Well, not really, and it all comes back to how the disjointed ratings system makes it nearly impossible to make any sort of viable Thing-1-to-Thing-2 comparisons. In theory, NBC should be credited for the additional viewers who took in the Super Bowl LII action from out-of-home venues or via non-traditional platforms. After all, there's no empirical evidence that indicates that those who watched the game while planted atop a barstool or at a friend's Super Bowl party were any less engaged with the commercials than the vast majority who tuned in from the comfort of their own family rooms.
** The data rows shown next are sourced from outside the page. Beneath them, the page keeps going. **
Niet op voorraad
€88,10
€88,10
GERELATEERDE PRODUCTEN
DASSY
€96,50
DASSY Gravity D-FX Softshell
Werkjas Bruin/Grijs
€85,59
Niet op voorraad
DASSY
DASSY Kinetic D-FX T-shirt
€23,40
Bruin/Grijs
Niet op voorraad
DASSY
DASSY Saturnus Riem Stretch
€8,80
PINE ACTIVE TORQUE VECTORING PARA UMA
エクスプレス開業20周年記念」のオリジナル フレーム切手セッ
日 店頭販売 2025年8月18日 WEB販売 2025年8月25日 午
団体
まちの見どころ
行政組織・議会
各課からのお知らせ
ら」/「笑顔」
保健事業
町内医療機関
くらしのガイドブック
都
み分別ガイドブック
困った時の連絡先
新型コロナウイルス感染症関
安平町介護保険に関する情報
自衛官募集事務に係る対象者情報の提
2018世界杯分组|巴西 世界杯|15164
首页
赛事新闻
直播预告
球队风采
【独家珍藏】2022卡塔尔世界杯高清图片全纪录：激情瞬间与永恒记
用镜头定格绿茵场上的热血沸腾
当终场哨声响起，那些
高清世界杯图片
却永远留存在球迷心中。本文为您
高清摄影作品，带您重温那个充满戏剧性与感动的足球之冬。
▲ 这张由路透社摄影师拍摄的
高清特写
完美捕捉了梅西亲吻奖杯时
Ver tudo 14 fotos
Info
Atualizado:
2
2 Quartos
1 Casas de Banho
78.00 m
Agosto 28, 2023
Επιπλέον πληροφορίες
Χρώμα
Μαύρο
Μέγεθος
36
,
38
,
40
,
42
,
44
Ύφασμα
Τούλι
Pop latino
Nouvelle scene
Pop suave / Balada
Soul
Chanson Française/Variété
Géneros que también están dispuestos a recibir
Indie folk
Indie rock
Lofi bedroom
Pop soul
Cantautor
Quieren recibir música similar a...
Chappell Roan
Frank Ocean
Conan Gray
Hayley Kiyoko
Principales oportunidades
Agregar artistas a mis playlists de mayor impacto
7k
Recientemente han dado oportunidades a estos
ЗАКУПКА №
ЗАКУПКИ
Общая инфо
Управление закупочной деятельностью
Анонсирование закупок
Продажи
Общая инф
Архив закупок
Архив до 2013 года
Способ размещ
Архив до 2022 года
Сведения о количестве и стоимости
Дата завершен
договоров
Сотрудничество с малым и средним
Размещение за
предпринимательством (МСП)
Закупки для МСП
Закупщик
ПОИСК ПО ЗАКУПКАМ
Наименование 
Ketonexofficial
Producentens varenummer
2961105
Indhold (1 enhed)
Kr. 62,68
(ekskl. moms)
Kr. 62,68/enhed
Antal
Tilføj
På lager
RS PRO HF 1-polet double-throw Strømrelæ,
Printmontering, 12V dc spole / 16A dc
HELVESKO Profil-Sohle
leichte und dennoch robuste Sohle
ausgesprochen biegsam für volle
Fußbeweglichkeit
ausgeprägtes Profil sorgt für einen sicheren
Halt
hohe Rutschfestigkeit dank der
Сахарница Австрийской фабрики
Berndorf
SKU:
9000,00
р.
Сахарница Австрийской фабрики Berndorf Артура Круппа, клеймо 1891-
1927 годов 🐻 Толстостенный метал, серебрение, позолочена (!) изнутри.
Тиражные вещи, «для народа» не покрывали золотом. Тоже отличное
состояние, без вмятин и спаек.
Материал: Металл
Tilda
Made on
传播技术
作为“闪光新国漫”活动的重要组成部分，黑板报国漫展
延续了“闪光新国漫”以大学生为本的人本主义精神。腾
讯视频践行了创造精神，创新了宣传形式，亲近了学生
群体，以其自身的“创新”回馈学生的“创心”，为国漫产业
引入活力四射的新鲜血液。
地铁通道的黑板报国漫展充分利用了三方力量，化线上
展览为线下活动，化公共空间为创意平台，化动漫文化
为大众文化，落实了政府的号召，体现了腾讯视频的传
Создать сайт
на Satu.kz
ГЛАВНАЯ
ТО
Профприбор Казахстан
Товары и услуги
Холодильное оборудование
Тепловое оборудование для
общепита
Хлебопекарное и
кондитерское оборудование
Unfortunately, there's no way to compare NBC's out-of-home numbers to those from previous years, as Nielsen only began measuring that subset of the TV audience in 2016. (Super Bowl LI host Fox didn't start subscribing to the out-of-home reports until four months after its big broadcast.) So that leaves anyone trying to arrive at a definitive rating on rather shaky ground.

Meanwhile, if CBS manages to sweeten its preliminary data with as many (12 million) out-of-home impressions as were recorded by NBC a year ago, then suddenly it may make a case for having served up the third- or fourth-largest Super Bowl audience in history, rather than the smallest since 2008. But as much as CBS began subscribing to Nielsen's out-of-home service in September 2017, those numbers have yet to be woven into the currency.

When calculating the cost of generating 1,000 ad impressions, most buyers don't factor in the out-of-home deliveries. Many media buying agencies continue to push back on accepting guarantees for such impressions, arguing that the cost of reaching the bar/restaurant/hotel/friend's couch crowd has always been baked into the negotiated cost-per-thousand.

That the networks don't furnish ratings guarantees for the Super Bowl only makes the ontological status of out-of-home all the knottier, but buyers suggest that those bonus impressions generally are not factored into determining the average unit cost for future Super Bowl broadcasts. In other words, CBS's Frankenstein-ed 100.7 million TV-plus-digital impressions will play a more significant role in establishing a base rate as Fox begins taking Super Bowl LIV to market.

So long story short, Super Bowl ratings will carry a Barry Bonds-esque asterisk until Nielsen at long last is able to deliver a comprehensive, standardized multi-platform ratings metric against which all sides of the sales triangle agree to transact. Given that the industry is about to enter its 12th year of negotiating against C3, the currency that was first introduced as a "provisional" "compromise" metric, it's probably safe to say that no universally agreed-upon Super Bowl ratings will be forthcoming until, say, the Cleveland Browns win their first Lombardi Trophy.